---------- Data ----------

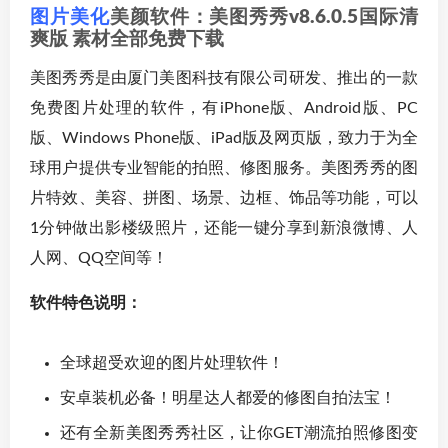
图片美化
美颜软件：美图秀秀v8.6.0.5国际清
爽版 素材全部免费下载
美图秀秀是由厦门美图科技有限公司研发、推出的一款
免费图片处理的软件，有iPhone版、Android版、PC
版、Windows Phone版、iPad版及网页版，致力于为全
球用户提供专业智能的拍照、修图服务。美图秀秀的图
片特效、美容、拼图、场景、边框、饰品等功能，可以
1分钟做出影楼级照片，还能一键分享到新浪微博、人
人网、QQ空间等！
软件特色说明：
全球超受欢迎的图片处理软件！
安卓装机必备！明星达人都爱的修图自拍法宝！
还有全新美图秀秀社区，让你GET潮流拍照修图变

----------

Task details: Please give the text of every item again, substituting "Meitu" for "美图秀秀" and changing nothing else. Leave the pictures out.

Answer to this problem:
图片美化
美颜软件：Meituv8.6.0.5国际清
爽版 素材全部免费下载
Meitu是由厦门美图科技有限公司研发、推出的一款
免费图片处理的软件，有iPhone版、Android版、PC
版、Windows Phone版、iPad版及网页版，致力于为全
球用户提供专业智能的拍照、修图服务。Meitu的图
片特效、美容、拼图、场景、边框、饰品等功能，可以
1分钟做出影楼级照片，还能一键分享到新浪微博、人
人网、QQ空间等！
软件特色说明：
全球超受欢迎的图片处理软件！
安卓装机必备！明星达人都爱的修图自拍法宝！
还有全新Meitu社区，让你GET潮流拍照修图变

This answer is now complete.